Multi-objective free-form shape optimization of a synchronous reluctance machine
For electric machine designers, this work demonstrates a computationally efficient gradient-based optimization method that avoids geometric parametrization, though it is an incremental improvement over existing parametric optimization.
This paper applies gradient-based free-form shape optimization to maximize torque in a synchronous reluctance machine for an X-ray tube, achieving designs in minutes versus hours for stochastic optimization, and extends the method to multi-objective optimization to approximate a Pareto front.
This paper deals with the design optimization of a synchronous reluctance machine to be used in an X-ray tube, where the goal is to maximize the torque, by means of gradient-based free-form shape optimization.

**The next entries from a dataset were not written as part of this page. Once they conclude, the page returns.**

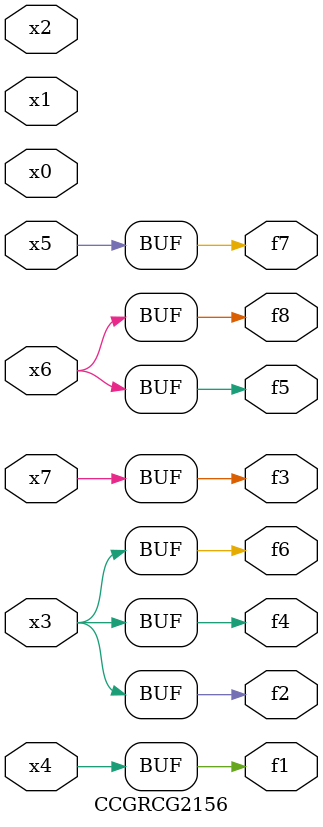
<source format=v>
module CCGRCG2156(
	input x0, x1, x2, x3, x4, x5, x6, x7,
	output f1, f2, f3, f4, f5, f6, f7, f8
);
	assign f1 = x4;
	assign f2 = x3;
	assign f3 = x7;
	assign f4 = x3;
	assign f5 = x6;
	assign f6 = x3;
	assign f7 = x5;
	assign f8 = x6;
endmodule

</source>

The presented approach is based on the mathematical concept of shape derivatives and allows to obtain new motor designs without the need to introduce a geometric parametrization. We validate our results by comparing them to a parametric geometry optimization in JMAG by means of a stochastic optimization algorithm. While the obtained designs are of similar shape, the computational time used by the gradient-based algorithm is in the order of minutes, compared to several hours taken by the stochastic optimization algorithm. Finally, we show an extension of the free-form shape optimization algorithm to the case of multiple objective functions and illustrate a way to obtain an approximate Pareto front.